- [How to complete this task]
For each entry below, please return its exact wording and leave out any picture.

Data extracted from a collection
····················

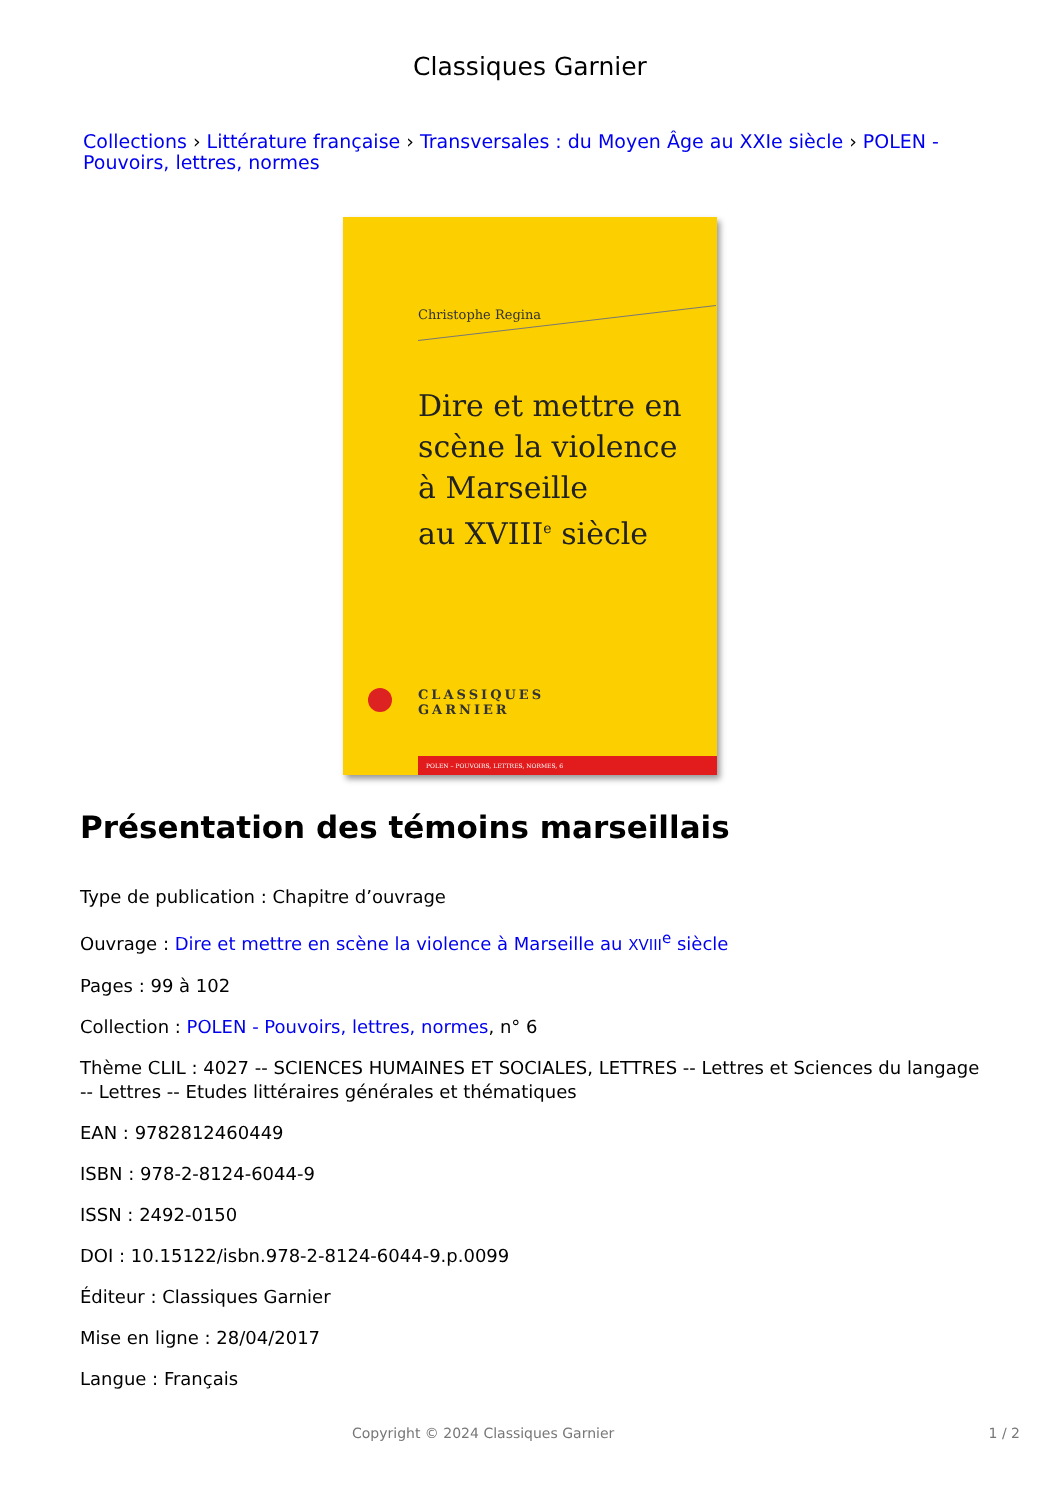Classiques Garnier
Collections › Littérature française › Transversales : du Moyen Âge au XXIe siècle › POLEN - Pouvoirs, lettres, normes
Christophe Regina
Dire et mettre en
scène la violence
à Marseille
au XVIII<sup>e</sup> siècle
CLASSIQUES
GARNIER
POLEN – POUVOIRS, LETTRES, NORMES, 6
Présentation des témoins marseillais
Type de publication : Chapitre d’ouvrage
Ouvrage : Dire et mettre en scène la violence à Marseille au XVIII<sup>e</sup> siècle
Pages : 99 à 102
Collection : POLEN - Pouvoirs, lettres, normes, n° 6
Thème CLIL : 4027 -- SCIENCES HUMAINES ET SOCIALES, LETTRES -- Lettres et Sciences du langage
-- Lettres -- Etudes littéraires générales et thématiques
EAN : 9782812460449
ISBN : 978-2-8124-6044-9
ISSN : 2492-0150
DOI : 10.15122/isbn.978-2-8124-6044-9.p.0099
Éditeur : Classiques Garnier
Mise en ligne : 28/04/2017
Langue : Français
Copyright © 2024 Classiques Garnier
1 / 2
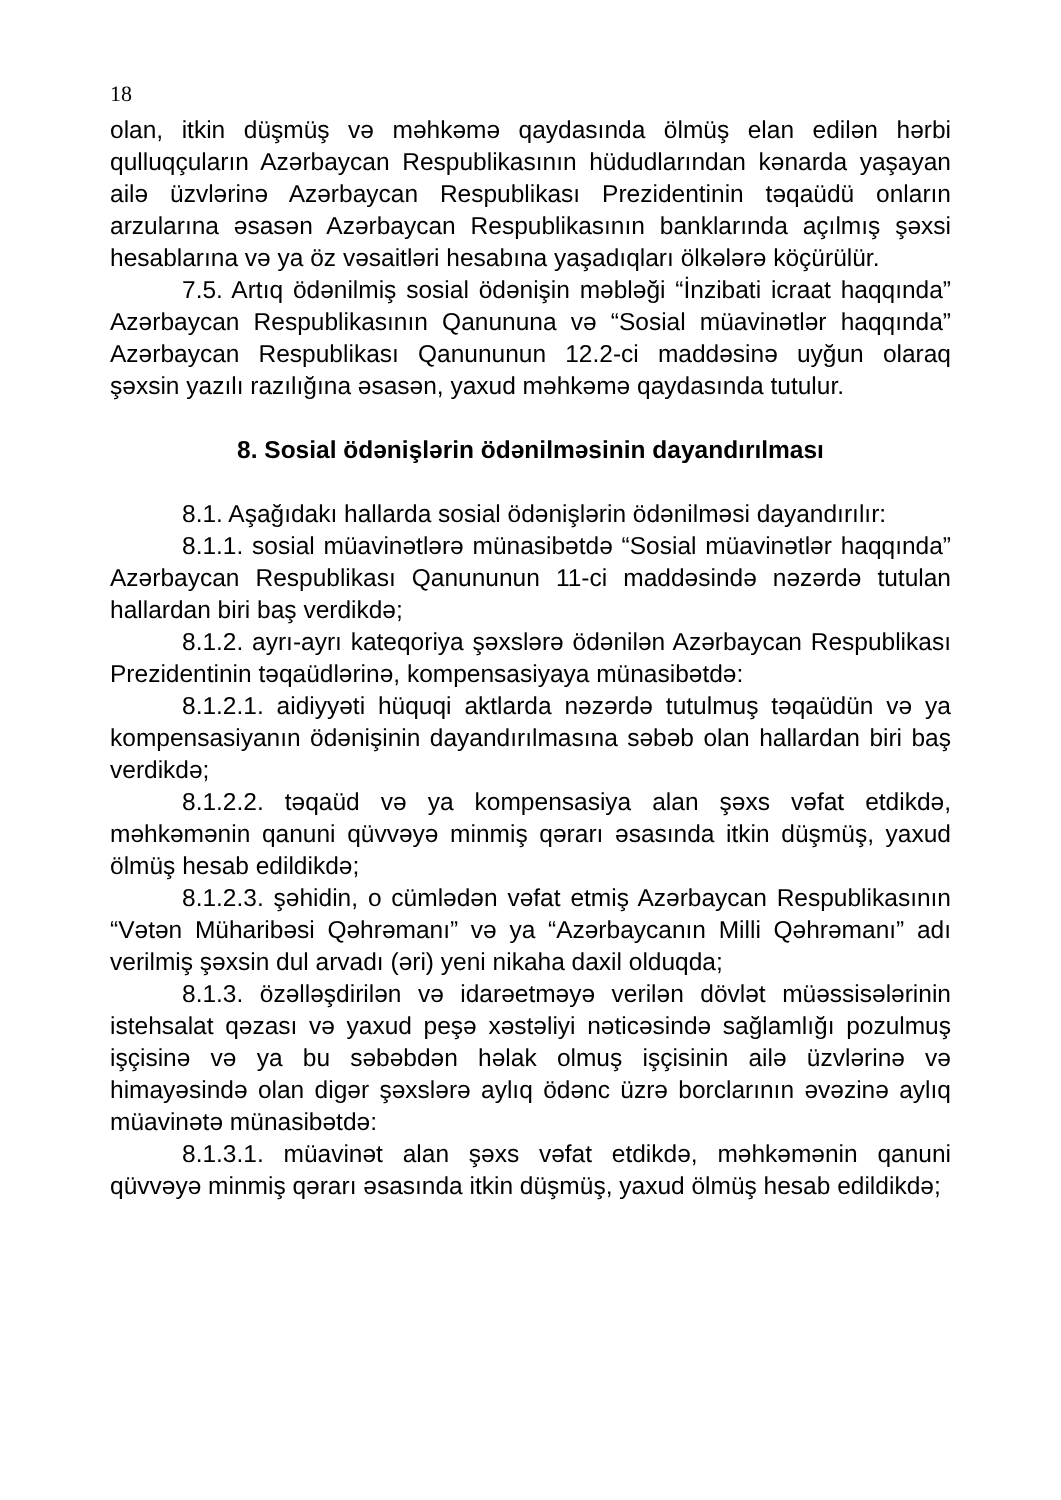18
olan, itkin düşmüş və məhkəmə qaydasında ölmüş elan edilən hərbi qulluqçuların Azərbaycan Respublikasının hüdudlarından kənarda yaşayan ailə üzvlərinə Azərbaycan Respublikası Prezidentinin təqaüdü onların arzularına əsasən Azərbaycan Respublikasının banklarında açılmış şəxsi hesablarına və ya öz vəsaitləri hesabına yaşadıqları ölkələrə köçürülür.
7.5. Artıq ödənilmiş sosial ödənişin məbləği “İnzibati icraat haqqında” Azərbaycan Respublikasının Qanununa və “Sosial müavinətlər haqqında” Azərbaycan Respublikası Qanununun 12.2-ci maddəsinə uyğun olaraq şəxsin yazılı razılığına əsasən, yaxud məhkəmə qaydasında tutulur.
8. Sosial ödənişlərin ödənilməsinin dayandırılması
8.1. Aşağıdakı hallarda sosial ödənişlərin ödənilməsi dayandırılır:
8.1.1. sosial müavinətlərə münasibətdə “Sosial müavinətlər haqqında” Azərbaycan Respublikası Qanununun 11-ci maddəsində nəzərdə tutulan hallardan biri baş verdikdə;
8.1.2. ayrı-ayrı kateqoriya şəxslərə ödənilən Azərbaycan Respublikası Prezidentinin təqaüdlərinə, kompensasiyaya münasibətdə:
8.1.2.1. aidiyyəti hüquqi aktlarda nəzərdə tutulmuş təqaüdün və ya kompensasiyanın ödənişinin dayandırılmasına səbəb olan hallardan biri baş verdikdə;
8.1.2.2. təqaüd və ya kompensasiya alan şəxs vəfat etdikdə, məhkəmənin qanuni qüvvəyə minmiş qərarı əsasında itkin düşmüş, yaxud ölmüş hesab edildikdə;
8.1.2.3. şəhidin, o cümlədən vəfat etmiş Azərbaycan Respublikasının “Vətən Müharibəsi Qəhrəmanı” və ya “Azərbaycanın Milli Qəhrəmanı” adı verilmiş şəxsin dul arvadı (əri) yeni nikaha daxil olduqda;
8.1.3. özəlləşdirilən və idarəetməyə verilən dövlət müəssisələrinin istehsalat qəzası və yaxud peşə xəstəliyi nəticəsində sağlamlığı pozulmuş işçisinə və ya bu səbəbdən həlak olmuş işçisinin ailə üzvlərinə və himayəsində olan digər şəxslərə aylıq ödənc üzrə borclarının əvəzinə aylıq müavinətə münasibətdə:
8.1.3.1. müavinət alan şəxs vəfat etdikdə, məhkəmənin qanuni qüvvəyə minmiş qərarı əsasında itkin düşmüş, yaxud ölmüş hesab edildikdə;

····················

- [Result below]
Classiques Garnier
Collections › Littérature française › Transversales : du Moyen Âge au XXIe siècle › POLEN - Pouvoirs, lettres, normes
Christophe Regina
Dire et mettre en
scène la violence
à Marseille
au XVIII<sup>e</sup> siècle
CLASSIQUES
GARNIER
POLEN – POUVOIRS, LETTRES, NORMES, 6
Présentation des témoins marseillais
Type de publication : Chapitre d’ouvrage
Ouvrage : Dire et mettre en scène la violence à Marseille au XVIII<sup>e</sup> siècle
Pages : 99 à 102
Collection : POLEN - Pouvoirs, lettres, normes, n° 6
Thème CLIL : 4027 -- SCIENCES HUMAINES ET SOCIALES, LETTRES -- Lettres et Sciences du langage
-- Lettres -- Etudes littéraires générales et thématiques
EAN : 9782812460449
ISBN : 978-2-8124-6044-9
ISSN : 2492-0150
DOI : 10.15122/isbn.978-2-8124-6044-9.p.0099
Éditeur : Classiques Garnier
Mise en ligne : 28/04/2017
Langue : Français
Copyright © 2024 Classiques Garnier
1 / 2
18
olan, itkin düşmüş və məhkəmə qaydasında ölmüş elan edilən hərbi qulluqçuların Azərbaycan Respublikasının hüdudlarından kənarda yaşayan ailə üzvlərinə Azərbaycan Respublikası Prezidentinin təqaüdü onların arzularına əsasən Azərbaycan Respublikasının banklarında açılmış şəxsi hesablarına və ya öz vəsaitləri hesabına yaşadıqları ölkələrə köçürülür.
7.5. Artıq ödənilmiş sosial ödənişin məbləği “İnzibati icraat haqqında” Azərbaycan Respublikasının Qanununa və “Sosial müavinətlər haqqında” Azərbaycan Respublikası Qanununun 12.2-ci maddəsinə uyğun olaraq şəxsin yazılı razılığına əsasən, yaxud məhkəmə qaydasında tutulur.
8. Sosial ödənişlərin ödənilməsinin dayandırılması
8.1. Aşağıdakı hallarda sosial ödənişlərin ödənilməsi dayandırılır:
8.1.1. sosial müavinətlərə münasibətdə “Sosial müavinətlər haqqında” Azərbaycan Respublikası Qanununun 11-ci maddəsində nəzərdə tutulan hallardan biri baş verdikdə;
8.1.2. ayrı-ayrı kateqoriya şəxslərə ödənilən Azərbaycan Respublikası Prezidentinin təqaüdlərinə, kompensasiyaya münasibətdə:
8.1.2.1. aidiyyəti hüquqi aktlarda nəzərdə tutulmuş təqaüdün və ya kompensasiyanın ödənişinin dayandırılmasına səbəb olan hallardan biri baş verdikdə;
8.1.2.2. təqaüd və ya kompensasiya alan şəxs vəfat etdikdə, məhkəmənin qanuni qüvvəyə minmiş qərarı əsasında itkin düşmüş, yaxud ölmüş hesab edildikdə;
8.1.2.3. şəhidin, o cümlədən vəfat etmiş Azərbaycan Respublikasının “Vətən Müharibəsi Qəhrəmanı” və ya “Azərbaycanın Milli Qəhrəmanı” adı verilmiş şəxsin dul arvadı (əri) yeni nikaha daxil olduqda;
8.1.3. özəlləşdirilən və idarəetməyə verilən dövlət müəssisələrinin istehsalat qəzası və yaxud peşə xəstəliyi nəticəsində sağlamlığı pozulmuş işçisinə və ya bu səbəbdən həlak olmuş işçisinin ailə üzvlərinə və himayəsində olan digər şəxslərə aylıq ödənc üzrə borclarının əvəzinə aylıq müavinətə münasibətdə:
8.1.3.1. müavinət alan şəxs vəfat etdikdə, məhkəmənin qanuni qüvvəyə minmiş qərarı əsasında itkin düşmüş, yaxud ölmüş hesab edildikdə;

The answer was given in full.